George Gmelch's essay, “Barbadian Migrants Abroad and Back Home,” was published in Returning to the Sources by the University of the West Indies Press, edited by D. Plaza and F. Henry. The essay focuses on what it means for migrants to come home, both for the individual and the home society. Gmelch is the Roger Thayer Stone Professor of Anthropology.
Palma Catravas, assistant professor of electrical and computer engineering who regularly merges music and engineering in her Union courses, has been awarded a prestigious Schiff fellowship for 2006-07 in support of her project, “Visualization of Information Content in Music Signals and Interdisciplinary Applications.” The project aims to contribute scientific visualization tools to reveal patterns in data that could help with hypothesis generation in experimental work.
Rachel Seligman, director and curator, the Mandeville Gallery, was guest juror recently for “Get Your Beverages Here,” at Gallery 100 in Saratoga Springs. The exhibition featured 48 works by more than 30 artists from a group of 100 submissions.

Lori Marso, director of Women's and Gender Studies and professor of Political Science, is author of a new book, Feminist Thinkers and the Demands of Femininity: The Lives and Work of Intellectual Women.

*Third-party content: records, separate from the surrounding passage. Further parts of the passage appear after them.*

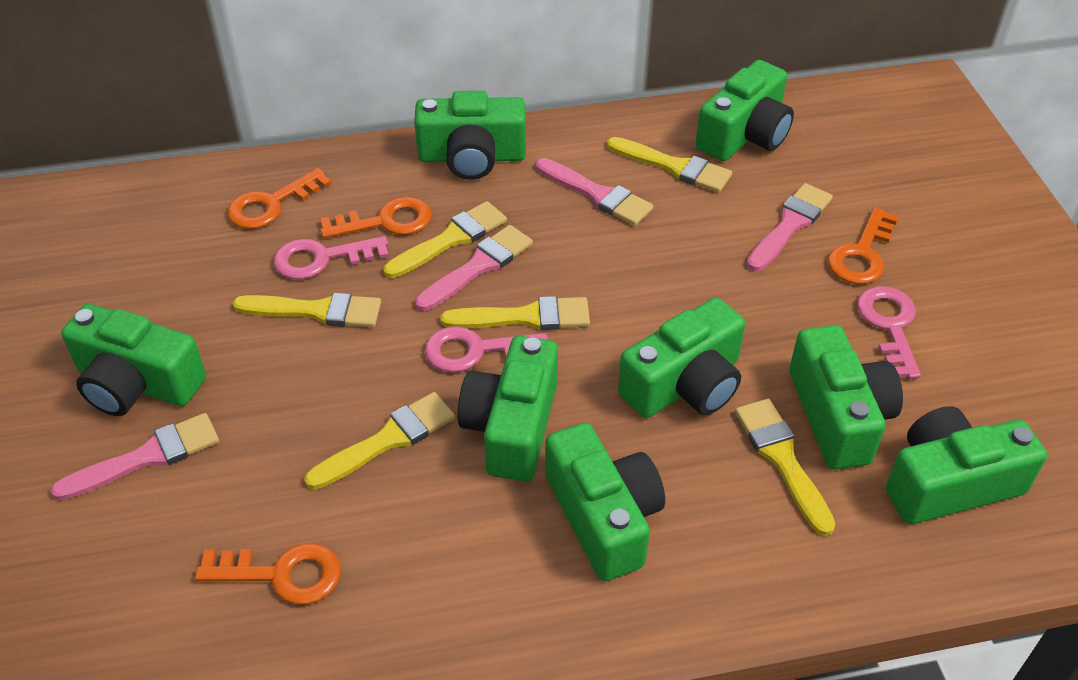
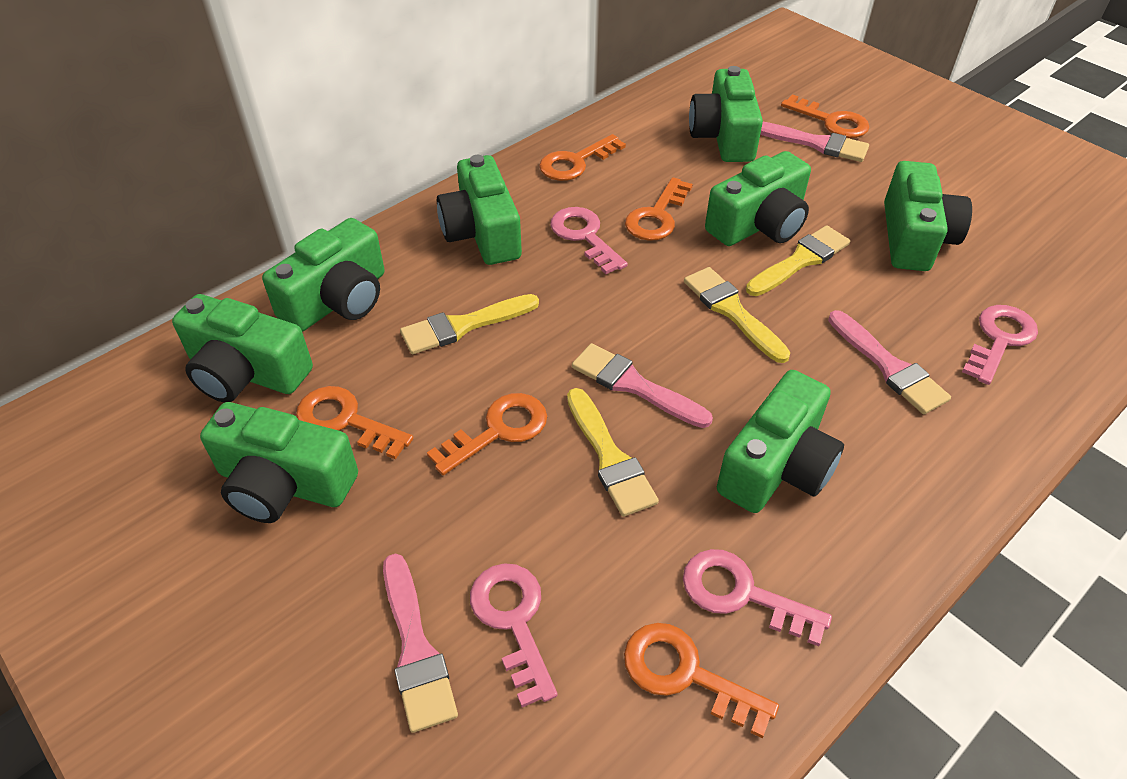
orange key: 4 -> 6
pink key: 3 -> 4
yellow brush: 6 -> 4

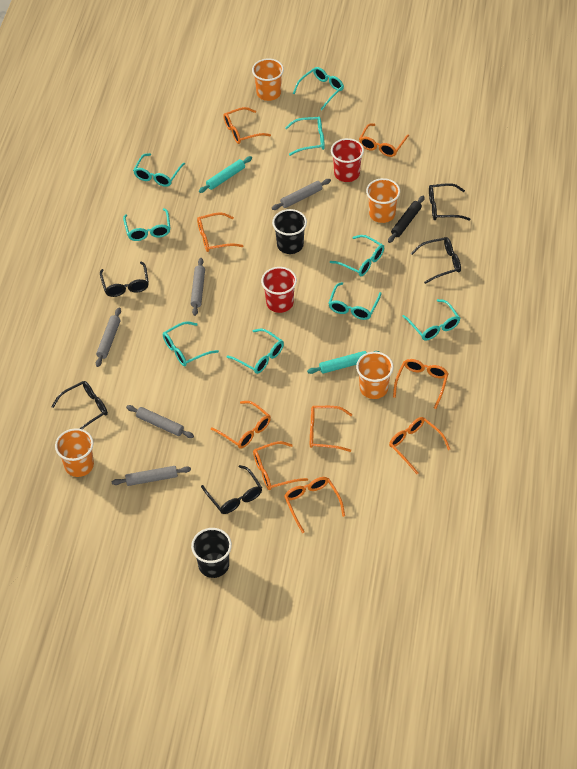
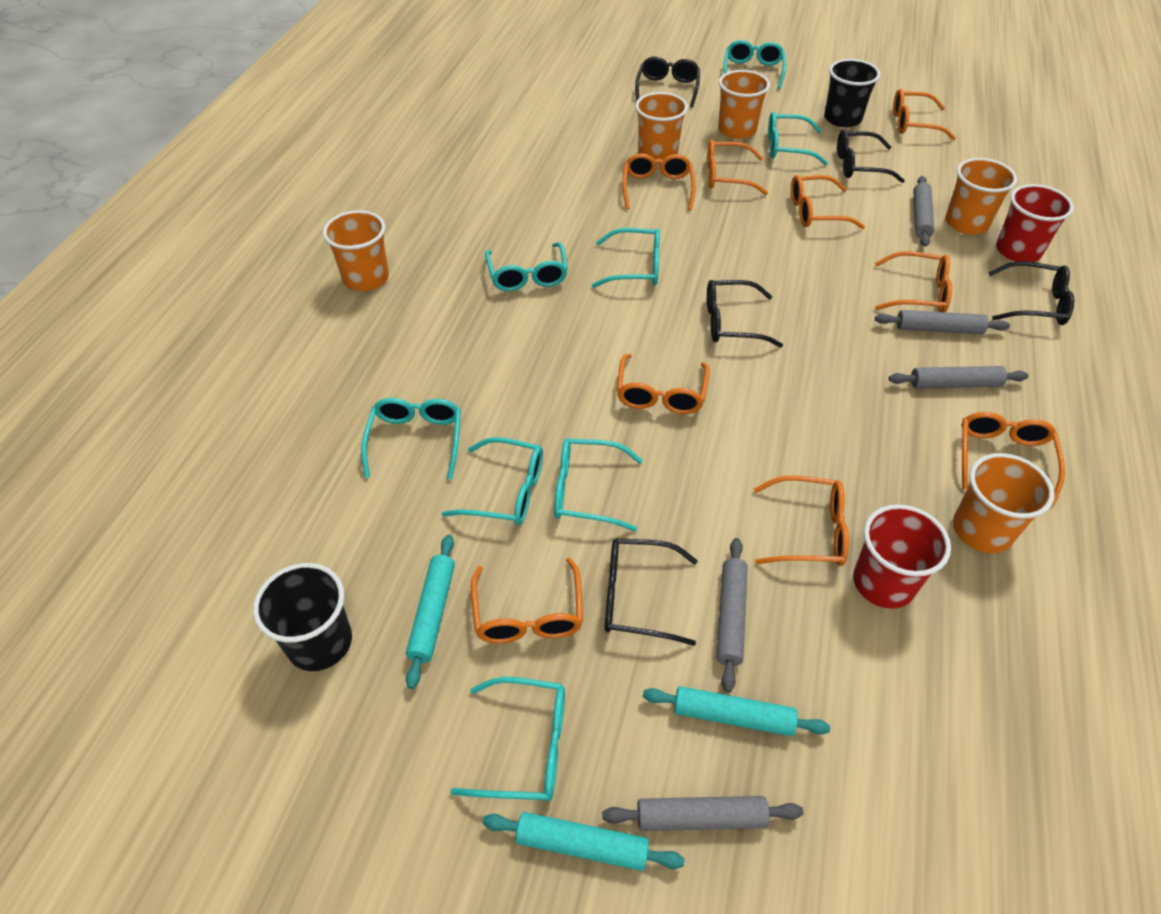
black rolling pin: 1 -> 0
orange cup: 4 -> 5
turquoise glasses: 9 -> 8
turquoise rolling pin: 2 -> 3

Marso's book examines the lives and works of historical and contemporary feminists, including Simone de Beauvoir and Ana Castillo. The author has been interviewed by a number of media outlets including National Public Radio.

“Shorelines,” a new work composed by Hilary Tann, the John Howard Payne Professor of Music, received its world premiere in July by the Sefton Young Musicians in St Faith's Church, Crosby, England, to a capacity audience. Tann, who attended the inaugural performance, was commissioned to write the piece for Sefton Youth String Orchestra, and she was inspired by the presence of prehistoric footprints now visible on the Sefton coastline at the edge of the West Lancashire plain.
Three works by Chris Duncan, professor of visual art, were on exhibit at the Cherry Valley Sculpture Trail in Cherry Valley, N.Y. He also had 10 sculptures and drawings in a two-person show at Gestures, a Cherry Valley gallery. Duncan's work was featured in North Bennington, Vt.'s Art Park, an annual summer celebration of sculpture and installation art.
Rudy Nydegger, professor of Management and Psychology, recently was honored with the David Mitchell Award for Outstanding Contributions to Academic Psychology by the New York Psychological Association.
Robert Baker, the William D. Williams Professor of Philosophy, delivered the inaugural address at the University of Iowa's Centennial Celebration of the birth of the Viennese-American philosopher and his former colleague, Gustav Bergman. In keeping with the German tradition, the papers presented at the conference will be published as a festschrift, in tribute of the late logical positivist.
Younghwan Song, professor of Economics, is the recipient of a mini-grant from the W.E. Upjohn Institute for Employment Research that will allow him to pursue his research on “Rising Health Insurance Premiums and Job Displacement.” Also, Song has had a paper accepted for publishing in Labour Economics relating to “Recall Bias in the Displaced Workers Survey: Are Layoffs Really Lemons?”